I’m glad the recession happened. At that time, I was not, but in retrospect, I’m so glad. It opened so many doors for me. I get to travel the world doing this: it just blows my mind. It’s amazing. I love it.
It is all about becoming known, liked, and trusted. I believe this is a person-to-person job, so I’m forever telling recruiters, “would you please look like someone worth talking to?” Have a lovely, approachable profile picture and then use that across your social media profiles, and fill out your bios.
Your prospects are going to Google you, be real. Let them know about things aside from work, like how many dogs you have, what you're growing in the garden or where you're taking this year's vacation. And so, there’s that conversation and I can actually talk to you about something that’s not just work. On Facebook, create a “profersonal” — a presence that is somewhere between the professional and the personal. Prospects will look you up, show you’re worth talking to!
When you get in touch with them, don’t talk about the job. Make the conversation all about them. Show you’ve done your research. People will be like, “Wow! They’ve looked at my stuff, they’ve read my blog, they’ve seen that Tweet, and they’re interested in me.

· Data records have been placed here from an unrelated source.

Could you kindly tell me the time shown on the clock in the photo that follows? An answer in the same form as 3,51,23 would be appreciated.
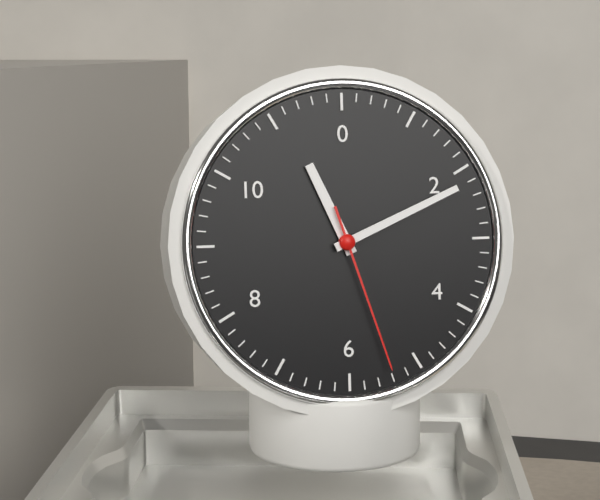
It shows 11,11,27
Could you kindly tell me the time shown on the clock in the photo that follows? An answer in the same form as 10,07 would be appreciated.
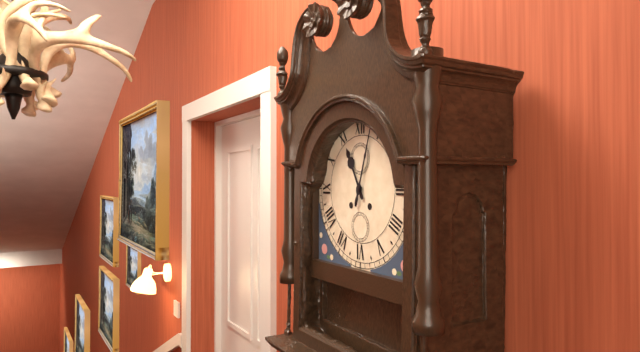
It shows 11,03
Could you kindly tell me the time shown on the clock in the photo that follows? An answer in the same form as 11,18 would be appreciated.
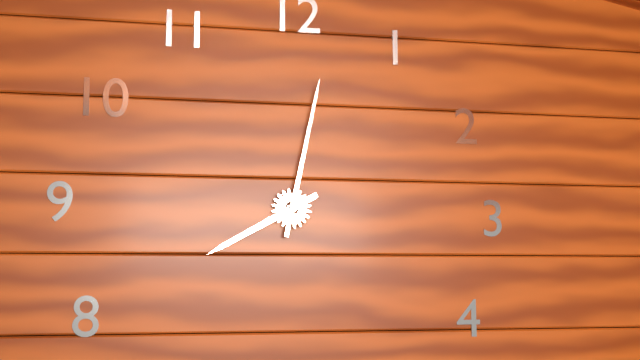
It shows 8,02
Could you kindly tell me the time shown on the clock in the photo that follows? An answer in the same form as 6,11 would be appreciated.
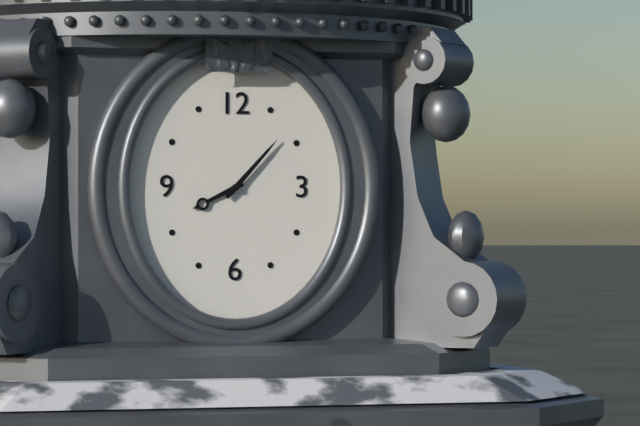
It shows 8,07
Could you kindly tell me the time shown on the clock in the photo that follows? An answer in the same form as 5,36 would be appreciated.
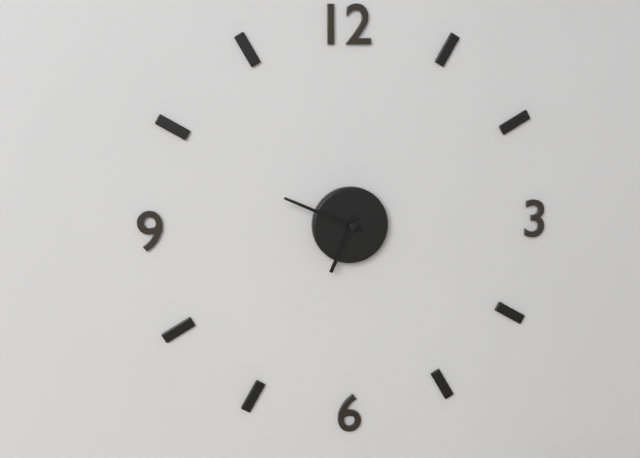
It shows 6,49
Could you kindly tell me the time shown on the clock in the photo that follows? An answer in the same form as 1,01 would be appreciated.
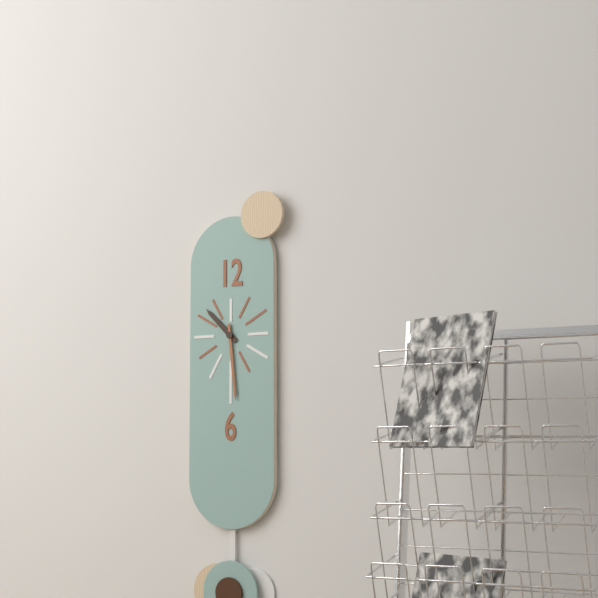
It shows 10,29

You’re not going to walk into a pub, stand at the door and yell, "do you want a job?" so don't do that online. Make it all about them, and show that you’re treating them respectfully as a human being — not as a candidate or talent or techie, or whatever else you want to call them — as a human being.
Something happened when social media appeared. Suddenly, we were meant to split our lives in two, LinkedIn for professional, and Facebook for where we played, but we’re not like that. You don’t spend all day talking about work. LinkedIn has removed a lot of features and it’s become less social. So users have shifted over to Facebook - and it's a great place to source candidates.
If you cannot find a phone number, or email, send them a video in the Facebook message request, because if I sent you one, when you clicked in, you'd see a video of my face, and how could you resist hitting play? I’ve watched clients get so excited about this and it’s so easy to do.
I think it’s the ability to freely share your natural excitement for the company which is what people buy into - just, keeping it real. If people are excited about what they’re doing anyway, their story will just come through. If we thought of our employer brand as being more of an “employee brand,” then I think it would get better. I think that the bulls**t meter’s gone up; people are just like, “really? Videos where people are using words they would never say to their friend, make prospects think, “I don’t want to work for you, because that’s ridiculous. Especially if the people in the video are “real” employees. It’s not that hard to be yourself.
Be human. It literally is, #behuman.
Look like a human being, treat them like a human being, make it about the candidate, make it about how they are going to grow and develop within your company. Sure, once they’re in the company, you flip it and you’re doing the interviewing, but initially, just be human — let’s treat people as people with full respect.